Преступник выслушал приговор: смертная казнь через повешение на виселице, воздвигнутой на месте преступления. В то же мгновение в зале послышались душераздирающие вопли. Симан обернулся к толпе и промолвил:
— Вы скоро насладитесь прекрасным зрелищем, сеньоры! Виселица — единственный праздник народа! Уведите отсюда бедняжку, что плачет: она — единственное существо, для которого муки мои не будут развлечением.
Мариану на руках отнесли в домик близ тюрьмы, где она жила последнее время. Могучие руки, на которых она покоилась, были руками ее отца.

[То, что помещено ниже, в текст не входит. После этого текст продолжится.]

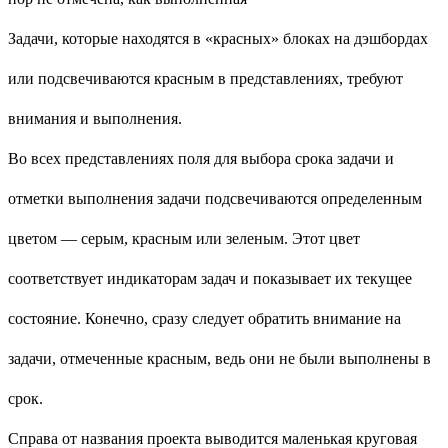
Задачи, которые находятся в «красных» блоках на дэшбордах
или подсвечиваются красным в представлениях, требуют
внимания и выполнения.
Во всех представлениях поля для выбора срока задачи и
отметки выполнения задачи подсвечиваются определенным
цветом — серым, красным или зеленым. Этот цвет
соответствует индикаторам задач и показывает их текущее
состояние. Конечно, сразу следует обратить внимание на
задачи, отмеченные
красным, ведь они не были выполнены в
срок.
Справа от названия проекта выводится маленькая круговая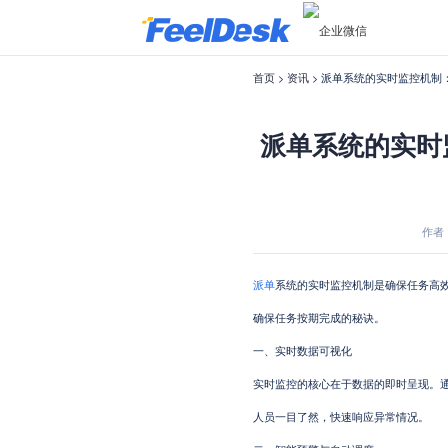
首页
>
资讯
> 派单系统的实时监控机制
派单系统的实时
作者：s
派单
系统的实时监控机制是确保任务高
确保任务按期完成的秘诀。
一、实时数据可视化
实时监控的核心在于数据的即时呈现。
人员一目了然，快速响应异常情况。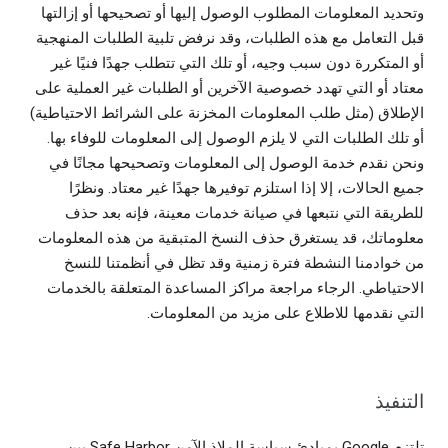
وتحديد المعلومات المطلوب الوصول إليها أو تصحيحها أو إزالتها
قبل التعامل مع هذه الطلبات، وقد نرفض تلبية الطلبات المنهجية
أو المتكررة دون سبب وجيه، أو تلك التي تتطلب جهدًا فنيًا غير
معتاد أو التي تهدد خصوصية الآخرين أو الطلبات غير العملية على
الإطلاق (مثل طلب المعلومات المخزنة على الشرائط الاحتياطية)
أو تلك الطلبات التي لا يلزم الوصول إلى المعلومات للوفاء بها.
ونحن نقدم خدمة الوصول إلى المعلومات وتصحيحها مجانًا في
جميع الحالات، إلا إذا استلزم توفيرها جهدًا غير معتاد. ونظرًا
للطريقة التي نتبعها في صيانة خدمات معينة، فإنه بعد حذف
معلوماتك، قد يستغرق حذف النسخ المتبقية من هذه المعلومات
من خوادمنا النشطة فترة زمنية وقد تظل في أنظمتنا للنسخ
الاحتياطي. الرجاء مراجعة مراكز المساعدة المتعلقة بالخدمات
التي نقدمها للاطلاع على مزيد من المعلومات.
التنفيذ
تلتزم Google بمبادئ سياسة الملاذ الآمن Safe Harbor بين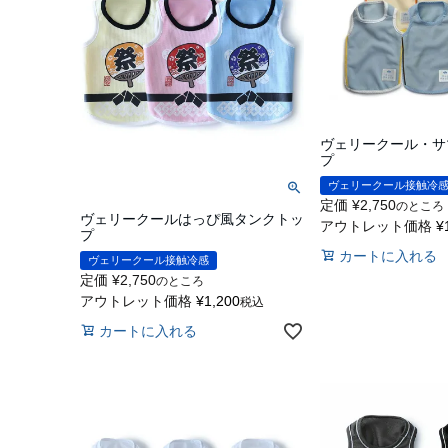
ヴェリークール・サ
プ
ヴェリークール接触冷
定価
¥
2,750
のところ
ヴェリークールはっぴ風タンクトッ
アウトレット価格
¥
プ
カートに入れる
ヴェリークール接触冷感
定価
¥
2,750
のところ
アウトレット価格
¥
1,200
税込
カートに入れる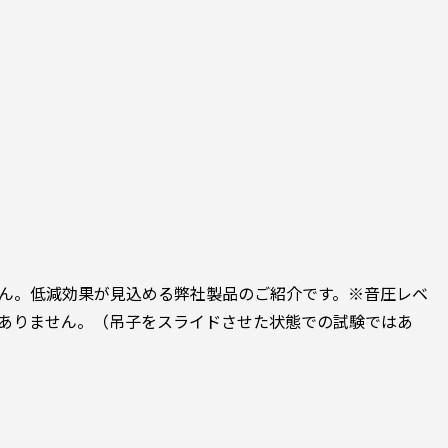
ん。低減効果が見込める弊社製品のご紹介です。※音圧レベ
ありません。（吊子をスライドさせた状態での試験ではあ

По пути из здания суда в тюрьму Симан Ботельо, шагавший упругой походкой полного сил восемнадцатилетнего юноши, слышал такого рода замечания:
— На какой день назначена казнь?
— Поделом ему! Заплатит за муки тех, кто без вины был повешен по приказу его батюшки.
— Палил — пуль не жалел, лишь бы заполучить богатую барышню!
— Да ведь у них, у фидалго, одно на уме, чуть что — и убьет!..
— Убил бы бедняка, сидел бы себе дома, уж поверь!
— И это правда!
— А идет-то как — ишь голову задрал!
— Пускай себе, ужо понурится, когда повиснет в петле!..
— Говорят, палач вот-вот пожалует.
— Вчера ночью пожаловал, а при нем два ножа, в чепец бабий завернуты.
— Сам видел?
— Нет, кума сказала, а той сказывала соседка зятя сестры, а прячется он в тюрьме.
— Мелюзгу-то свою приведешь поглядеть, как будет он мучиться?
— А как же! Такого урока нельзя упускать.
— Я уже раза три, сдается, видал, как вешают, и всех за убийство.